Hamburg. Der 50-Jährige entwickelte eine künstliche Netzhaut. Jetzt erhielt er im Rathaus den mit einer Million Euro dotierten Körber-Preis.
Es ist seine verblüffende Vielseitigkeit, die Botond Roska zu einem Hoffnungsträger macht. Auf der Suche nach Therapien für erblindete Menschen, die durch eine genetisch bedingte Erkrankung der Netzhaut ihr Sehvermögen verloren haben, nutzt der 50-Jährige sein Wissen als Mediziner, Neurobiologe und Mathematiker. Als wäre das nicht schon genug, kennt er sich auch noch mit Genetik und Virologie aus.
Was er daraus macht, hat ihm schon etliche Auszeichnungen und jede Menge Fördergeld für seine Forschung beschert. Am Montag kam eine besondere Ehre hinzu: Im Großen Festsaal des Hamburger Rathauses erhielt Roska den mit einer Million Euro dotierten Körber-Preis für die Europäische Wissenschaft.

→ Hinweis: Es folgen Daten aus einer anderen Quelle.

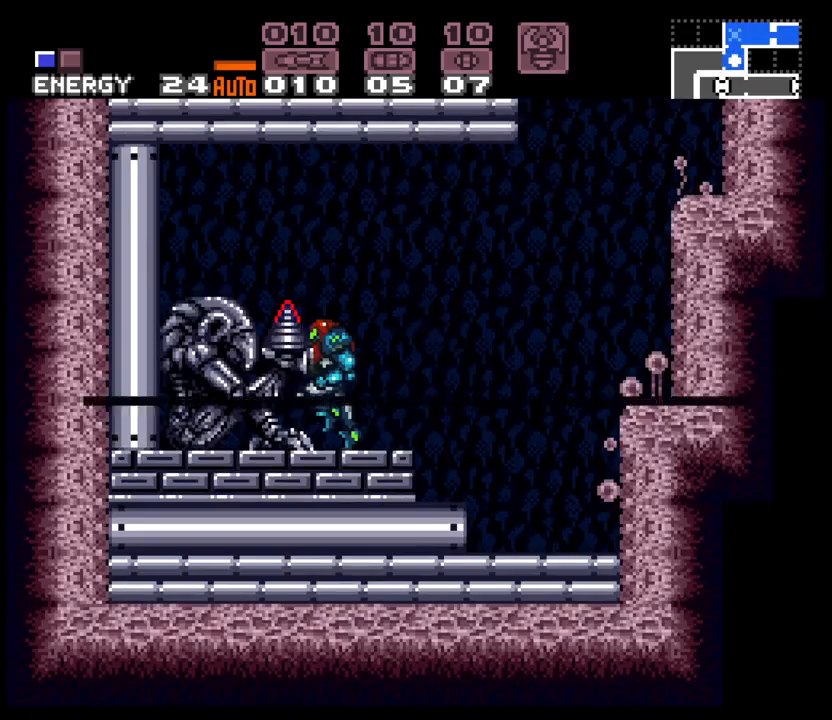
{"dt_ms": 500, "buttons": ["A", "L1", "DPAD_RIGHT"], "events": [[50, "DPAD_LEFT", "up"], [133, "DPAD_RIGHT", "down"], [400, "L1", "down"]]}
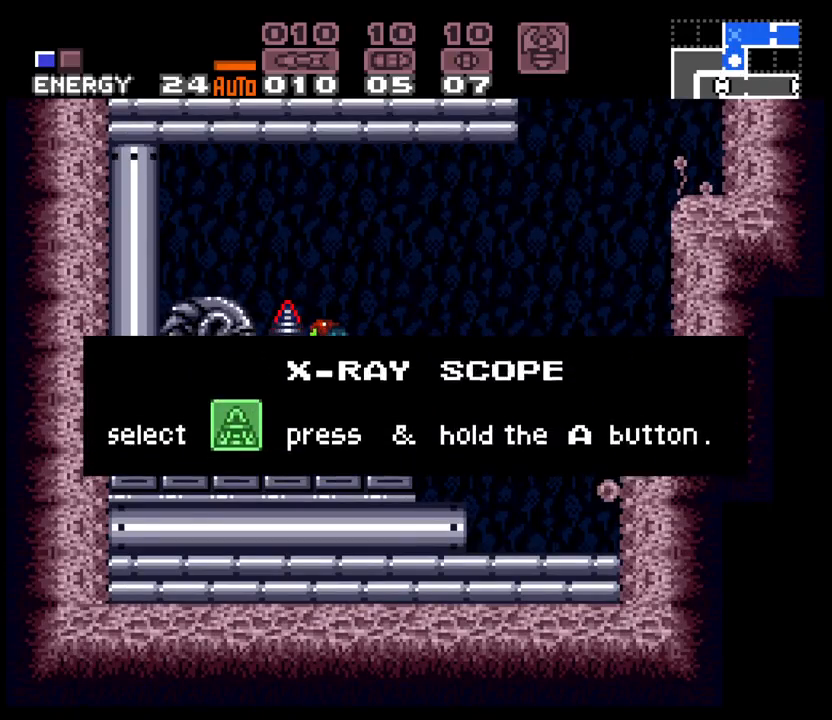
{"dt_ms": 500, "buttons": ["A", "DPAD_RIGHT"], "events": [[50, "L1", "up"]]}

Der gebürtige Ungar, der in Basel arbeitet, wurde international bekannt mit seinen Studien zur Netzhaut (Retina). Dieses Nervengewebe kleidet die Innenseite des Auges aus. Eine zentrale Rolle spielen dort die sogenannten Stäbchen und Zapfen: Sie wandeln das eintreffende Licht in elektrische Impulse um, die dann anschließend über den Sehnerv ins Gehirn geleitet werden. Das Gehirn erzeugt aus diesen Informationen ein Bild. „Die Netzhaut ist ein nach außen verlagertes Stück des Hirns. Ihr komplexes Netzwerk aus Nervenzellen verarbeitet die Signale ähnlich wie ein Computer“, sagt Roska.
Körber-Preisträger Roska nutzt harmlose Viren
Ihm gelang es in jahrelanger Arbeit mit Kollegen, etliche Erkrankungen der Netzhaut auf genetische Defekte in einzelnen Zellen zurückzuführen. Fast 300 solcher spezifischen Erbgutveränderungen sind inzwischen bekannt. Roska widmet sich etwa der Retinitis pigmentosa, der häufigsten genetischen Augenerkrankung. Sie führt bis zur Erblindung, gilt bislang als unheilbar. Roska zufolge leiden weltweit zwei Millionen Menschen daran. In Deutschland wird die Zahl der Betroffenen auf mindestens 30.000 bis 40.000 geschätzt.
Als therapeutischen Ansatz erprobt Roska hier die sogenannte Optogenetik, ein Verfahren, das er zwar nicht begründet hat, aber für die Augenheilkunde nutzbar machen will. Dabei werden Nervenzellen genetisch so verändert, dass sie auf Licht reagieren. Roska nutzt harmlose Viren als Transportvehikel.
Mit ihnen schleust er Gene für einen Lichtsensor in noch intakte Zellen der Netzhaut ein, was im Tierversuch ein zumindest teilweise wiederhergestelltes Sehen bewirkt hat. Inzwischen laufe eine klinische Studie mit fünf Probanden, so die Körber-Stiftung. Nach ihren Angaben arbeitet ein Team von Roska zudem an einer neuen Therapie der altersbedingten Makuladegeneration, die ebenfalls noch nicht heilbar ist.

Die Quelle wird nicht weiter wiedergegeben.